/queue-web-crawler

This application is developed to crawl a website with queue that determines no of allowed concurrent connections and find all possible hyperlinks present within it and save it to CSV file.

Primary LanguageJavaScript

queue-web-crawler

This application is developed to crawl a website using queue with request concurrency at max 5 and find all possible hyperlinks present within it and save it to CSV file.

For this two modules is developed to accomplish it. First is by using async library, name of a file is withAsyncLibrary.JS and second is without using async library, name of file is withOutAsyncLibrary.js.

How to use this repository ?

  • Clone or download repository. Refer
  • Go to application folder.
  • Install dependencies.
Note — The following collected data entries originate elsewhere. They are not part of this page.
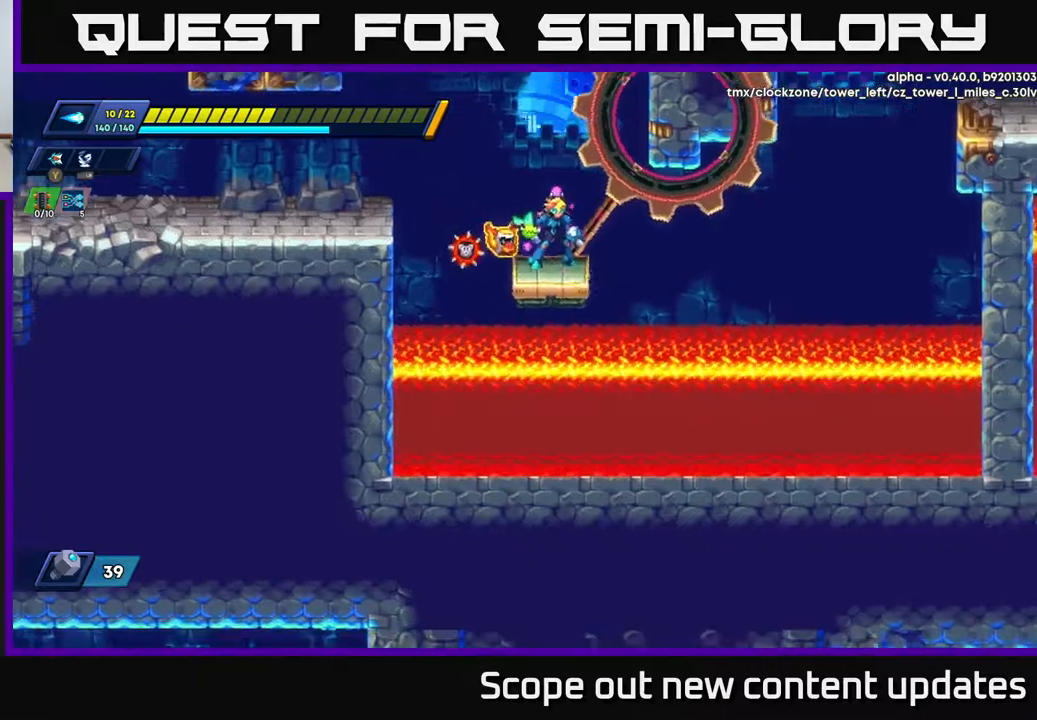
{"buttons": [], "left_stick": "center", "right_stick": "up-right", "events": [[17, "DPAD_RIGHT", "up"], [33, "right_stick", "up-right"]]}
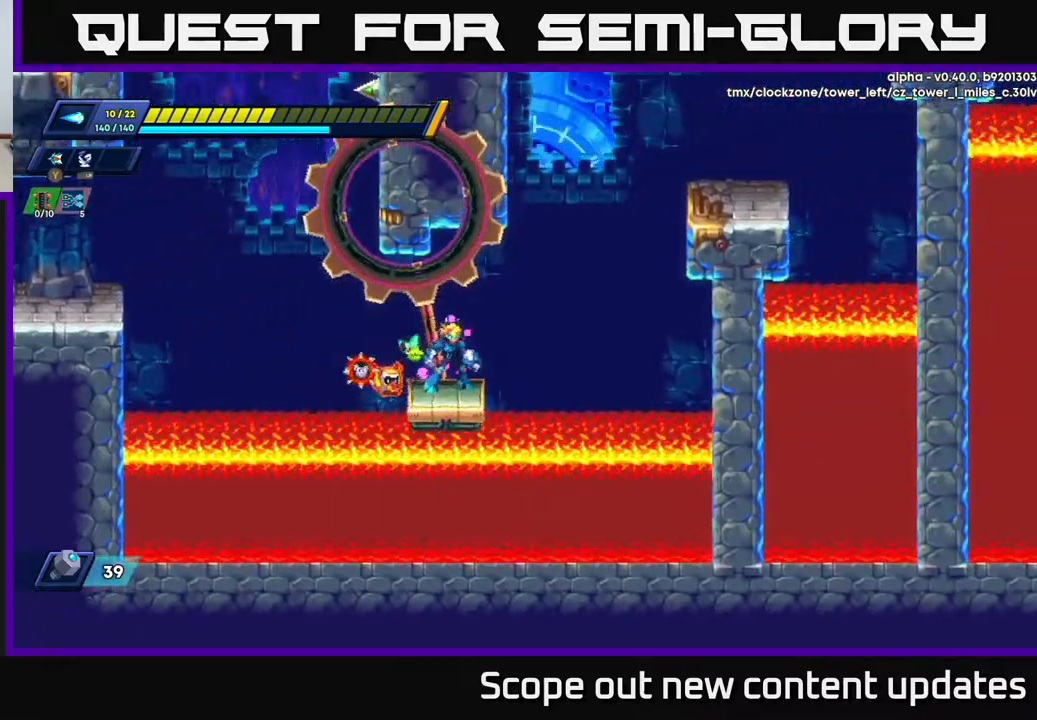
{"buttons": [], "left_stick": "center", "right_stick": "center", "events": [[400, "right_stick", "center"]]}
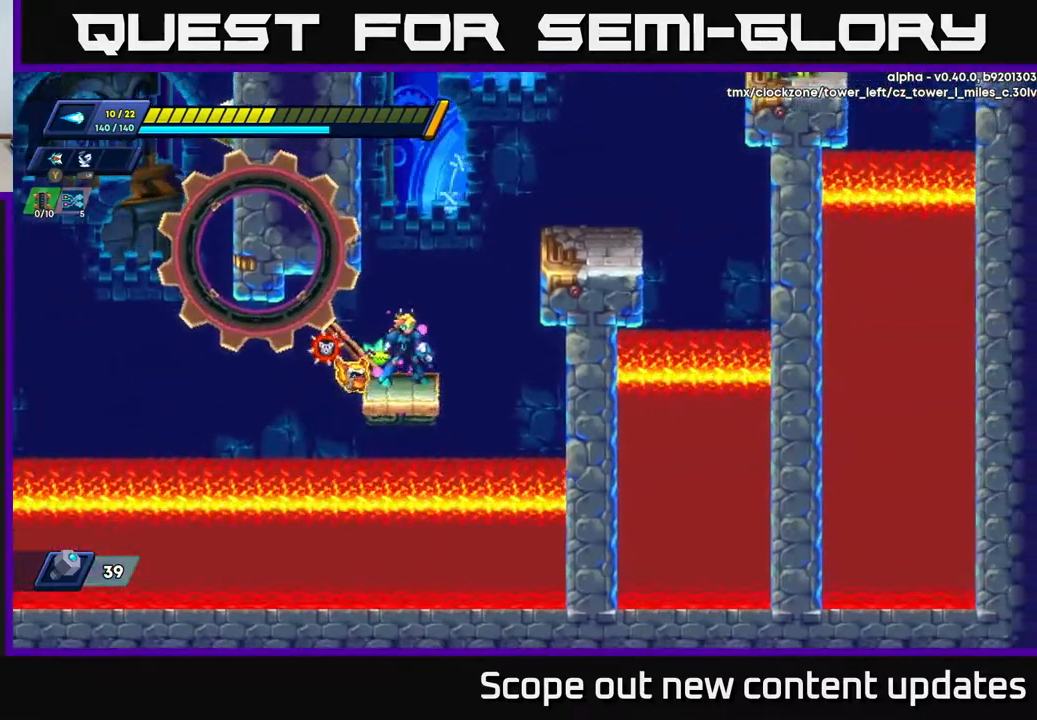
{"buttons": [], "left_stick": "center", "right_stick": "center", "events": [[67, "DPAD_RIGHT", "down"], [83, "A", "down"], [83, "R2", "down"], [367, "A", "up"], [383, "R2", "up"], [417, "DPAD_RIGHT", "up"]]}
Run npm install.
  • Run npm run asyncapp to test functionality of withAsyncLibrary.JS module.
  • Run npm run emitterapp to test functionality of withOutAsyncLibrary.js module.
  • To test the status of url on which we start crawling, run npm run test. It will return success if statuscode of website is 200 else it will throw an error.

CSV and Log file

Hyperlinks found after crawling a website is maintened in a *.CSV file and along with it log file *.txt is maintened to check specific logs with time of occurrences.

  • If you run npm run asyncapp, then asyncapp.csv and asyncapp.txt file will be generated.
  • If you run npm run emitterapp, then emitterapp.csv and emitterapp.txt file will be generated.

Configurable Objects

  • A config.json file is created to configure specific objects.
  • urltocrawl object can be change to any web address where you want to crawl.
  • queueworkers object can be change to any number of concurrent request connections requried to crawl a website.
  • logfilename and csvfilename can be change to any file name require for log and csv file.
  • logfilewritemodeflag and logfilewritemodeflag determines mode at which file (log and csv) file is opened for operation. It can also be change as per requirement.

Important Instruction

  • Don’t spam web servers with too many requests, their servers might ban your ip.
  • Only html pages is crawled, but .CSV file consists of all hyperlinks found on its way (.css,*.png and etc.).